Bsasically the days of the penny shareholders in control has passed to those with a bit more “muscle”, namely Easdales and Laxeys. They’re the daddies now, and that is why we are seeing the late dash for austerity.


Recent Comments by seminal

Podcast Episode 1
Barcaburster,

A brilliant piece of dedective work. I think you might have nailed it. I have listened to that tape at least twice and never spotted the relevance of that part of the conversation. I think it is vital.

Who ever came up with the existence of a “deed of novation”? I have never seen or heard any evidence of one existing other than on these pages? Was it part of some other Charlotte docs, or was it something someone speculated on once and became part of the canon of groupthink?

I think using a deed of release (signed by CW under false pretences) would make for a “cleaner” scam for CG and avaoids the need of requiring D&P agreement as in the case of a DoN.

Again, Barcabuster, well done for the best piece of original work here for a number of weeks.

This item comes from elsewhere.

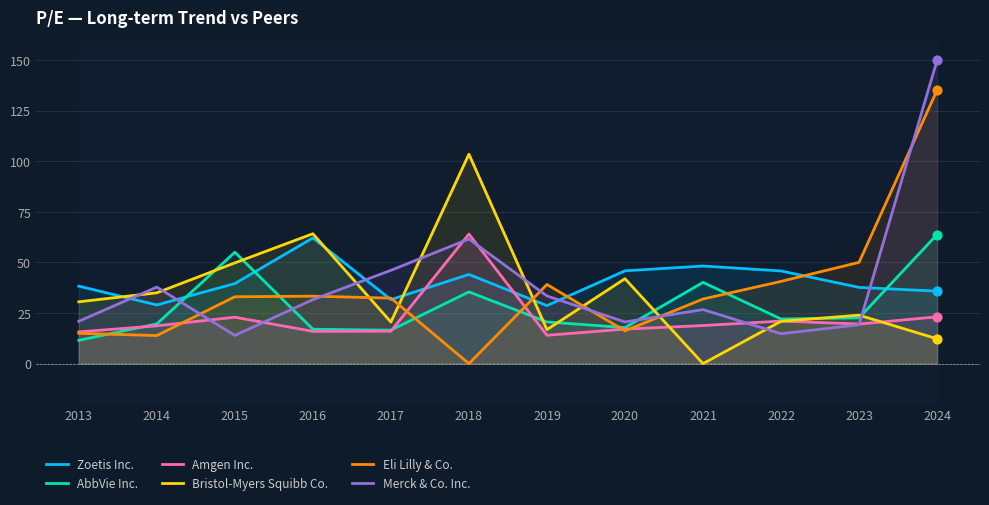

Which series contains the lowest Y value?

Bristol-Myers Squibb Co.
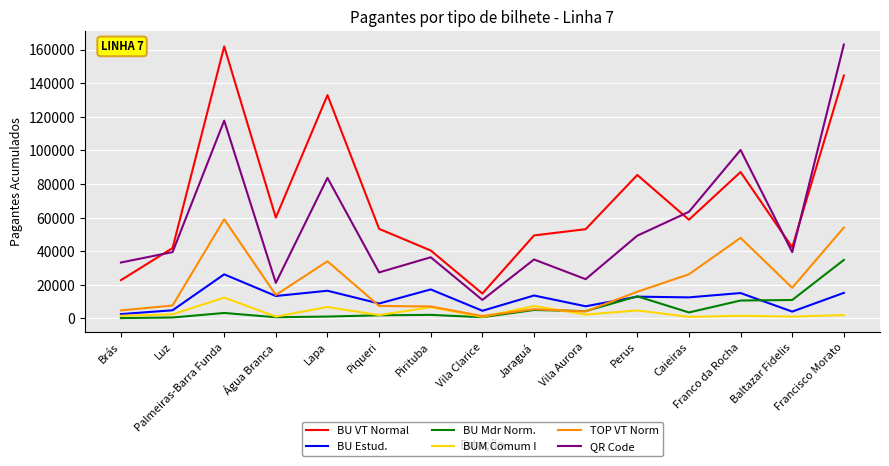

Does the chart display data point markers on the line(s)?

No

The Blind Men and the Elephant, a cautionary tale
neepheid says:
February 5, 2014 at 9:53 am
———————————

Good post neepheid. But the only way as far as I can see that the assets have any value if there is a football club paying rent to use them. I am sceptical about the value of brown field sites in Govan for use as housing or a Tescos. £3 million at most. And it probably wouldn’t be worth all the hassle from disgruntled bears. Murray Park to me looks too “protected” in order to gain the planning for development.

However the rental value of these properties from a viable football club could be £2m a year. On a 6% yield basis you are talking a valuation of £33m.

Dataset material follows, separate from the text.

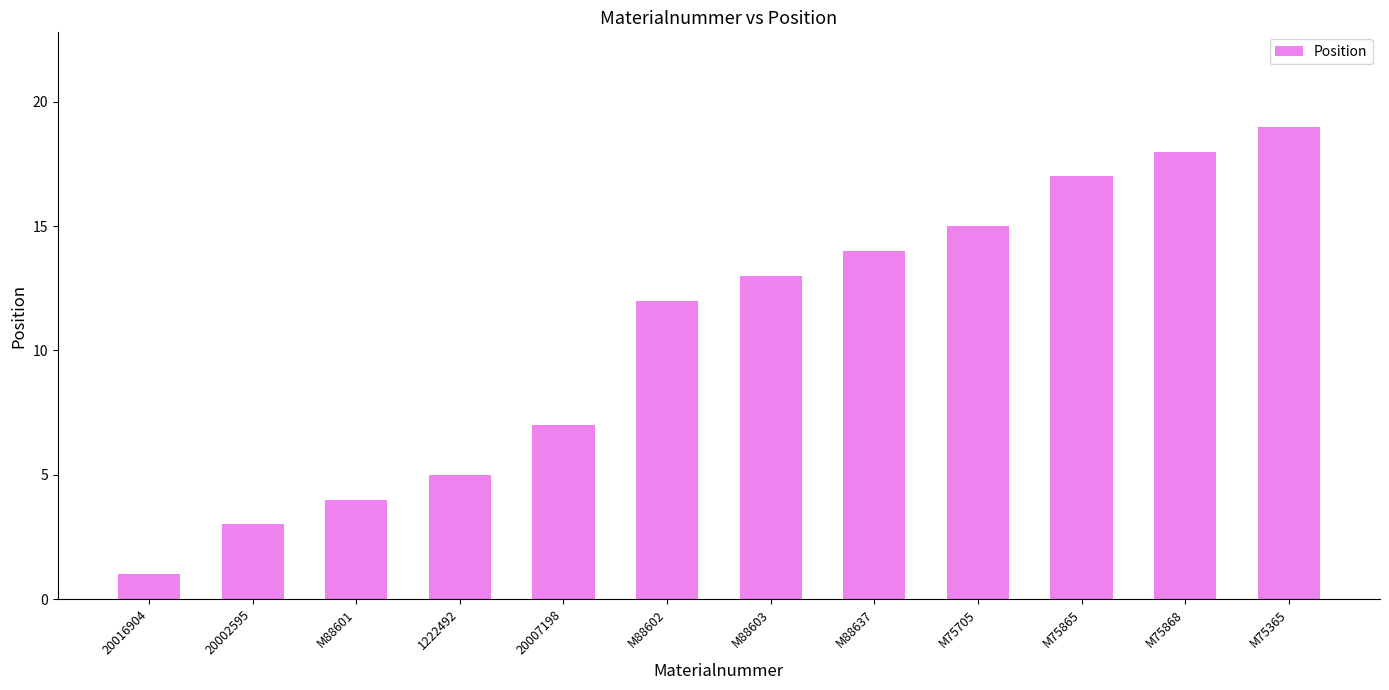

Reading right to left, extract all data points from this chart.

19	18	17	15	14	13	12	7	5	4	3	1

Therefore the property play itself is dependent on a viable football club being able to rent them. Yes it makes sense to ring fence the property assets. But not to send the club to the wolves. Laxeys will know this.


The Blind Men and the Elephant, a cautionary tale
Campbellsmoney says:
February 4, 2014 at 2:50 pm
2 1 i Rate This

So here, the CVA route was effective in preserving the secured creditor’s position at the expense of its unsecured position (and the unsecured position of all other creditors). Presumably, the secured creditor considered that it would have received less in a liquidation.

—————————————

Campbell, that is an interesting point you make, and it reminds of when, other than HMRC, nearly all creditors accepted Charles Greenes paltry CVA offer of about 8 pence in the pound.

Personally, I would have been a bit more Shylock with them and demanded my pound of flesh, even simply pour encourager les autres.


The Blind Men and the Elephant, a cautionary tale
😆 😆 resin_dog, you just made all that up 😀


Past the Event Horizon
With all this talk of new club, old club, escaping debts, assets put beyond creditors, and all sanctioned by the authorities and now precedent, I wonder if the SFA has ever considered the unintended consequences of their actions? (rhetorical question).

If a Scottish club can now escape debts without much in the way of any sanction, sporting or otherwise, then surely it would be foolish for anyone to offer credit to such an institution.

If Hibs/Aberdeen/Dundee Utd/Whoever wants to purchase a player for £1m or £2m (in itself not a bad thing as the debt would largely be met by, say, an increase in £100k turnover and their would be a sell on value of at least if not more). But who would lend such a club this money now? Would Rapid Vienna? Perhaps because football creditors seem to be offered greater protection but Lloyds Bank certainly wouldn’t. RV would rather sell to a club in Norway, Denmark or Holland and would probably take less to do so.

And for all other day to day expenditure would have to be paid in cash if credit becomes unavailable bringing with it all the associated business issues with cashflow. A real headache.

In my view the flow of credit into Scottish football will dry up and long term this will be the greatest harm caused by the SFAs wanton disregard for the rules.